Of the nine commonly used security technologies analysed for the study, the highest percentage spend was on advanced perimeter controls. However it was ranked fifth in terms of return on investment, with companies saving a modest $1 million annually by deploying perimeter controls. In fact, five out of the nine commonly used security technologies showed that the percentage of resources spent on the technology was higher than the relative value to the business.

Extensive use of data encryption and measures to prevent data loss - common safeguards taken by businesses – were also shown to cost more than they saved in case of a cybersecurity breach.

The study, which polled 2,182 security and IT professionals in 254 organizations worldwide, showed that among the most effective categories in reducing losses from cybercrime are security intelligence systems, which help companies identify and prioritize internal and external threats.

Security intelligence systems delivered annualized cost savings of $2.8 million, higher than all other technology types included in the study. Cyber Analytics and User Analytics came second. To better prepare for future attacks, businesses can rethink their cybersecurity spending and potentially reallocate investments to higher-value security technologies, the study said.

The way forward

As the cybercrime landscape evolves both in complexity and volume, it seems evident that breakthrough innovations are likely to generate the highest returns on investment. For example, automation, orchestration, and machine learning technologies provided the third highest cost savings for security technologies overall at $2.2 million annually; however, these technologies were deployed by only 28 percent of the organizations – the lowest of the technologies surveyed.

The foundation to a strong security program, therefore, is to identify and “harden" the higher-value assets.
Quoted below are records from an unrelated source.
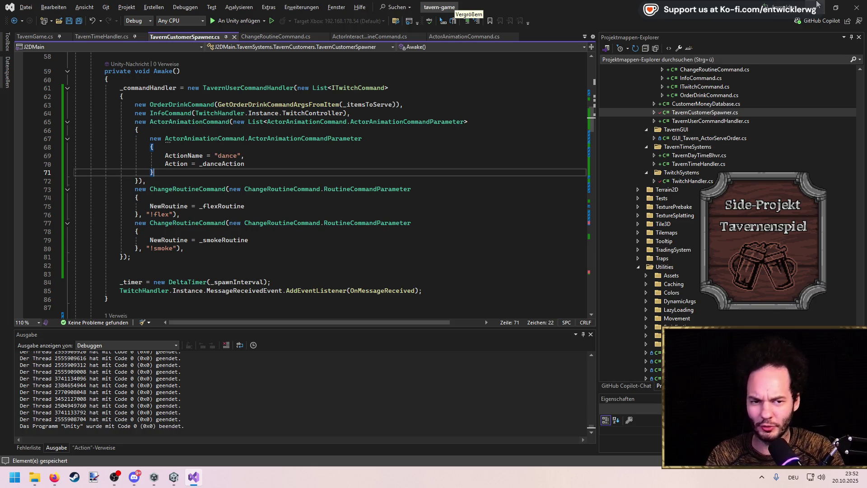
pyautogui.click(817, 4)
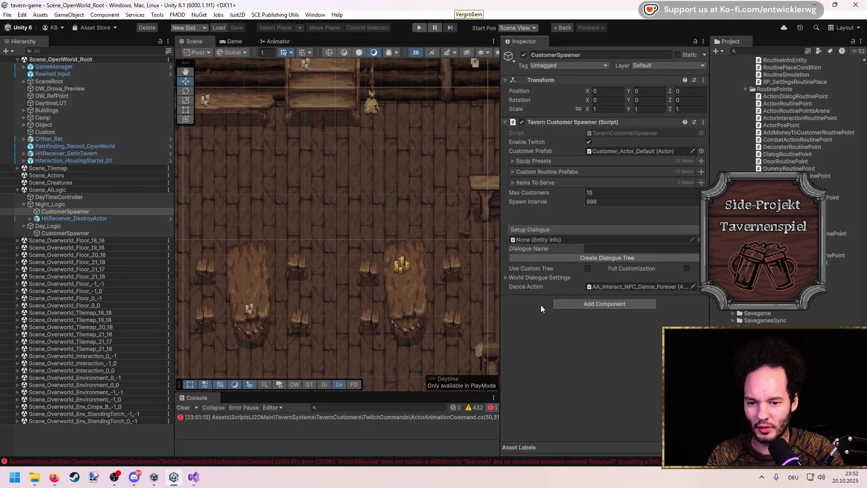
# Open ActorAnimationCommand.cs at line 50, where the missing ResumeAI call errors, then return to Unity.
pyautogui.doubleClick(428, 420)
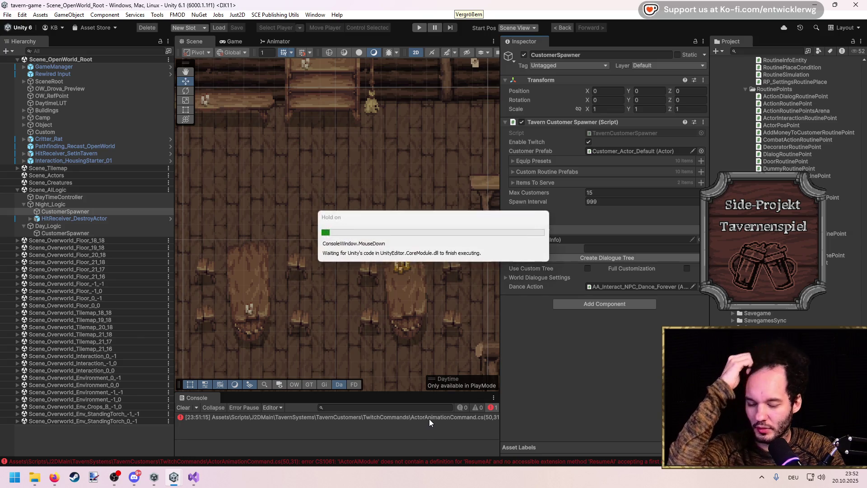
pyautogui.scroll(2, 257, 235)
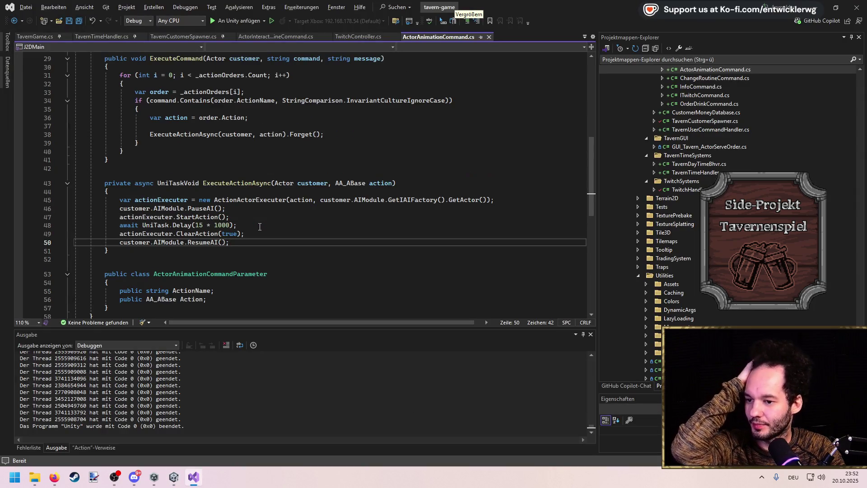
pyautogui.scroll(9, 260, 226)
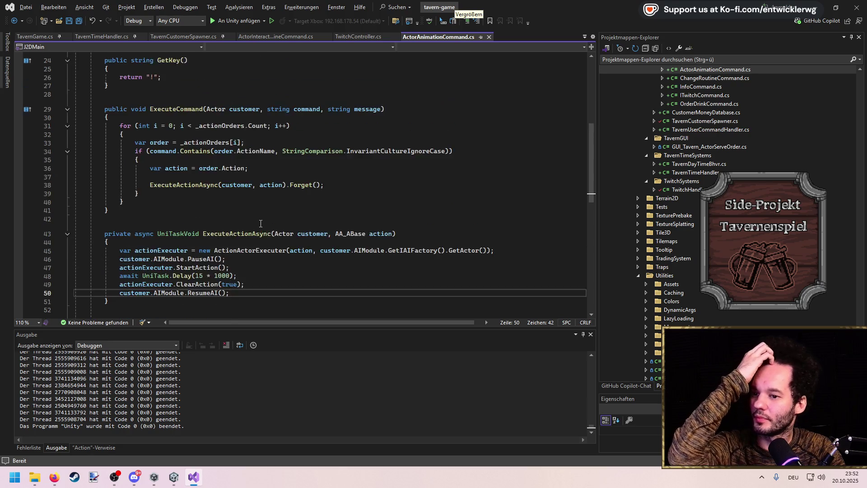
pyautogui.scroll(-10, 262, 224)
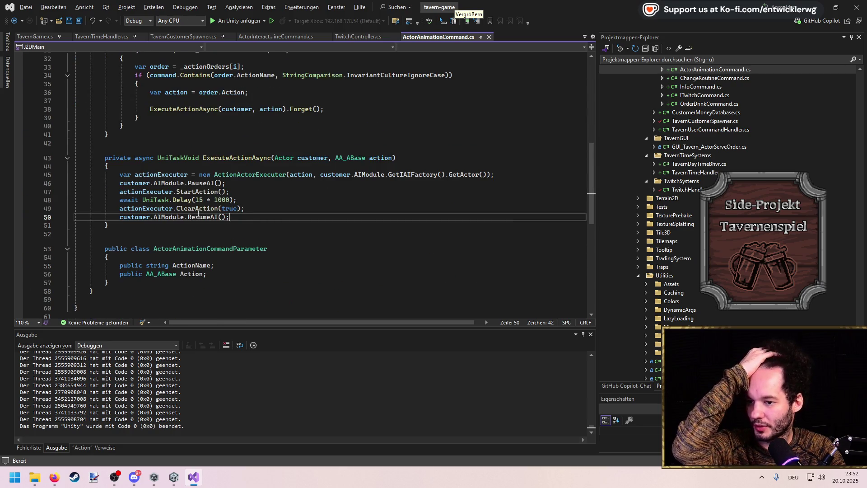
pyautogui.press('alt+Tab')
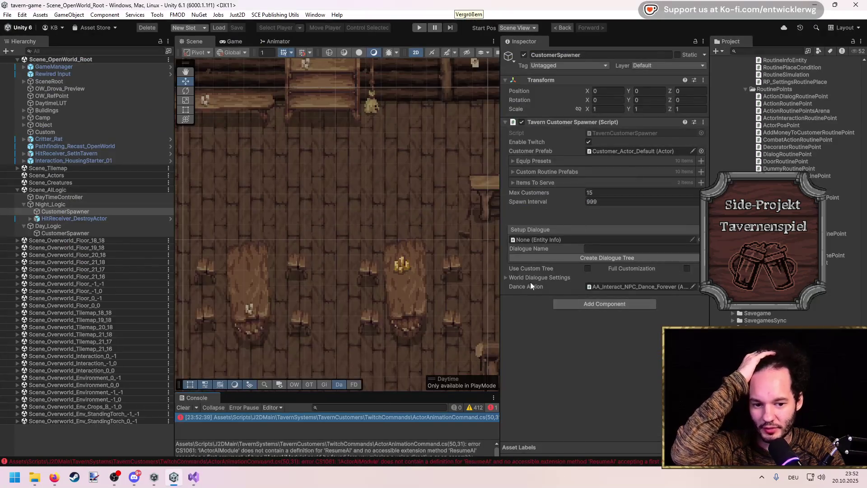
# Replace the broken ResumeAI call in ActorAnimationCommand.cs with StartAI() and save.
pyautogui.doubleClick(199, 419)
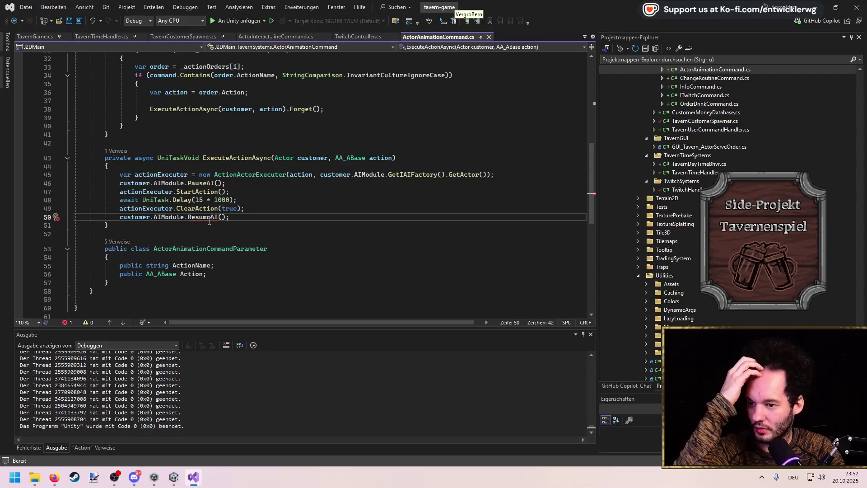
pyautogui.moveTo(230, 217); pyautogui.dragTo(188, 218)
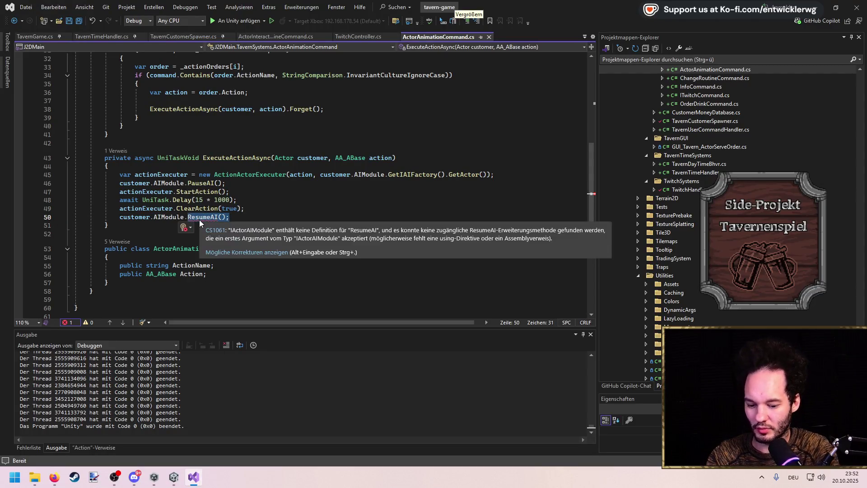
pyautogui.write('co')
pyautogui.press('BackSpace')
pyautogui.press('BackSpace')
pyautogui.write('St')
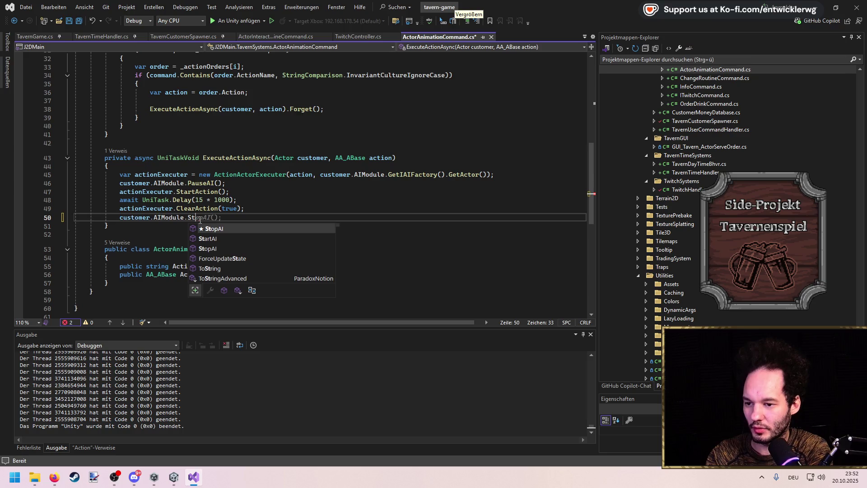
pyautogui.press('BackSpace')
pyautogui.write('pasu')
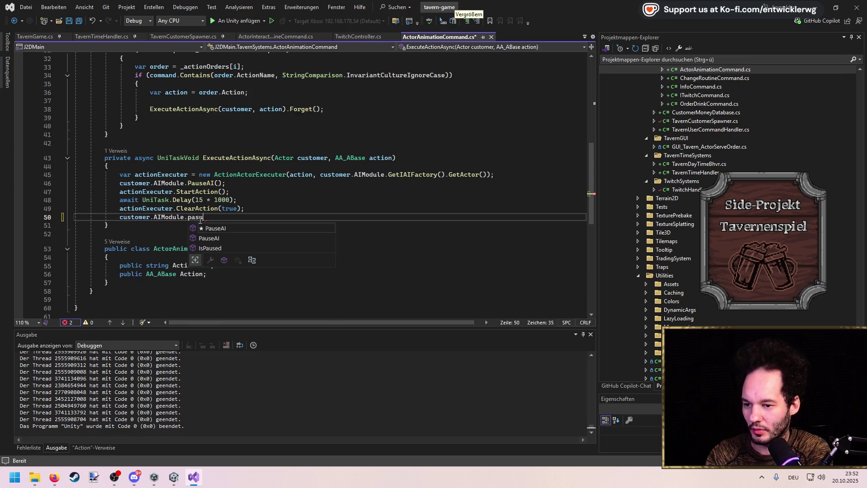
pyautogui.press('BackSpace')
pyautogui.press('BackSpace')
pyautogui.press('BackSpace')
pyautogui.write('Star')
These are the “crown jewels" of a business—the assets most critical to operations, subject to the most stringent regulatory penalties, and the source of important trade secrets and market differentiation. Hardening these assets makes it as difficult and costly as possible for adversaries to achieve their goals, and limits the damage they can cause if they do obtain access.

Businesses need to be proactive in their approach to cybersecurity instead of equating spending with less risk of attacks. Beyond prevention and remediation, if security fails, companies face unexpected costs from not being able to run their businesses efficiently. Knowing which assets must be protected, and what the consequences will be for the business if protection fails, requires a well-thought out security strategy that builds resilience from the inside out and an industry-specific strategy that protects the entire value chain, recommends the Accenture study.

Instead of relying on compliance alone to enhance their security profile, businesses must undertake extreme pressure testing to identify vulnerabilities more rigorously than even the most highly motivated attacker.

This suggests that companies can maximize their digital defenses without increasing their overall costs, by balancing investments from less rewarding technologies into breakthrough innovation areas and getting their basics right.